Answer:
For #3: [tex]\log_px=-4[/tex]
Step-by-step explanation:
I'm a little rusty on my logarithm rules for #2, but here's an explanation of #3.
Logarithms: the Inverse of Exponents
In a sense, we can think of operations like subtraction and division as different ways of representing addition and multiplication.
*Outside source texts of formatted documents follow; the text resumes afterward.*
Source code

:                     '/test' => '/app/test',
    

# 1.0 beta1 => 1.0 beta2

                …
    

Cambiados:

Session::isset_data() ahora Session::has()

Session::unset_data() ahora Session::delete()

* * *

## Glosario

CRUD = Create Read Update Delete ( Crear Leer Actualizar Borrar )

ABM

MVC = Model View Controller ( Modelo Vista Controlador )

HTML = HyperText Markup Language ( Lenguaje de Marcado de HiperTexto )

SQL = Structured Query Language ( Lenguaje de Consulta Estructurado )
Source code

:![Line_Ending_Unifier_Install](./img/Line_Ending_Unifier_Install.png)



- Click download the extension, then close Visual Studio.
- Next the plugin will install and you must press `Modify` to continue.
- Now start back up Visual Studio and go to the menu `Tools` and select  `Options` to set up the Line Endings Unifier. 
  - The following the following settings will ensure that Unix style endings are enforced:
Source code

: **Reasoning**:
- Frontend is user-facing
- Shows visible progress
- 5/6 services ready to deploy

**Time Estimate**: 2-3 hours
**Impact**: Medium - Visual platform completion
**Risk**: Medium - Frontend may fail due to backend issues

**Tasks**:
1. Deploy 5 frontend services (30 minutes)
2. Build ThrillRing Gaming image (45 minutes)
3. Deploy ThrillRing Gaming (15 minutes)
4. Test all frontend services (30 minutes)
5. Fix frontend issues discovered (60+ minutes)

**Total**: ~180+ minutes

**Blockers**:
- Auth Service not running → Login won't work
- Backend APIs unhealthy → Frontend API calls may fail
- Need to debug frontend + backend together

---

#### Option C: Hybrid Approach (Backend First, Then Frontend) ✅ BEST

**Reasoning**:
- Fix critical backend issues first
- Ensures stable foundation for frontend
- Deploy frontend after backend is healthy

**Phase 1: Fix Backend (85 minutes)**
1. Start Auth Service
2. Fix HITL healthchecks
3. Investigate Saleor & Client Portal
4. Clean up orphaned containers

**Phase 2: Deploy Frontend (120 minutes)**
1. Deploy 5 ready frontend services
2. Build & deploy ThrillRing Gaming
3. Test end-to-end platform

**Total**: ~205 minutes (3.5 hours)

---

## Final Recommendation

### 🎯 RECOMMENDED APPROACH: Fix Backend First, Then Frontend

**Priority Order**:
For instance, the same relationship described by the equation 2 + 3 = 5 is captured in the equation 5 - 3 = 2, and 5 × 2 = 10 can be restated as 10 ÷ 2 = 5 without any loss of meaning.
Logarithms do the same thing for exponents: the expression [tex]2^3=8[/tex] can be expressed in logarithms as [tex]\log_28=3[/tex]. Put another way, logarithms are a sort of way of pulling an exponent out onto its own side of the equals sign.
The Problem
Our problem gives us two facts to start: that [tex]log_p(x^2y^3)=7[/tex] and [tex]p^5=y[/tex]. With that, we're expected to find the value of [tex]\log_px[/tex]. [tex]p^5=y[/tex] stands out as the odd-equation-out here; it's the only one not in terms of logarithms. We can fix that by rewriting it as the equivalent statement [tex]log_py=5[/tex]. Now, let's unpack that first logarithm.
Justifying Some Logarithm Rules
For a refresher, let's talk about some of the rules logarithms follow and why they follow them:
Product Rule: [tex]\log_b(MN)=\log_bM+\log_bN[/tex]
The product rule turns multiplication in the argument (parentheses) of a logarithm into addition. For a proof of this, consider two numbers [tex]M=b^x[/tex] and [tex]N=b^y[/tex]. We could rewrite these two equations with logarithms as [tex]\log_bM=x[/tex] and [tex]\log_bN=y[/tex]. With those in mind, we could say the following:
- [tex]\log_b(MN)=\log_b(b^xb^y)[/tex] (Substitution)
- [tex]\log_b(b^xb^y)=log_b(b^{x+y})[/tex] (Laws of exponents)
- [tex]\log_b(b^{x+y})=x+y[/tex] ([tex]\log_b(b^n)=n[/tex])
- [tex]x+y=\log_bM+\log_bN[/tex] (Substitution)
And we have our proof.
Exponent Rule: [tex]\log_b(M^n)=n\log_bM[/tex]
Since exponents can be thought of as abbreviations for repeated multiplication, we can rewrite [tex]\log_b(M^n)[/tex] as [tex]\log_b(M\times M\cdots \times M)[/tex], where M is being multiplied by itself n times. From there, we can use the product rule to rewrite our logarithm as the sum [tex]\log_bM+\log_bM+\cdots+\log_bM[/tex], and since we have the term [tex]\log_bM[/tex] added n times, we can rewrite is as [tex]n\log_bM[/tex], proving the rule.
Solving the Problem
With those rules in hand, we're ready to solve the problem. Looking at the equation [tex]\log_p(x^2y^3)=7[/tex], we can use the product rule to split the logarithm into the sum [tex]\log_p(x^2)+\log_p(y^3)=7[/tex], and then use the product rule to turn the exponents in each logarithm's argument into coefficients, giving the equation [tex]2\log_px+3\log_py=7[/tex].
Remember how earlier we rewrote [tex]p^5=y[/tex] as [tex]log_py=5[/tex]? We can now use that fact to substitute 5 in for [tex]log_py[/tex], giving us
[tex]2\log_px+3(5)=7[/tex]
From here, we can simply solve the equation for [tex]\log_px[/tex]:
[tex]2\log_px+15=7\\2\log_px=-8\\\\\log_px=-4[/tex]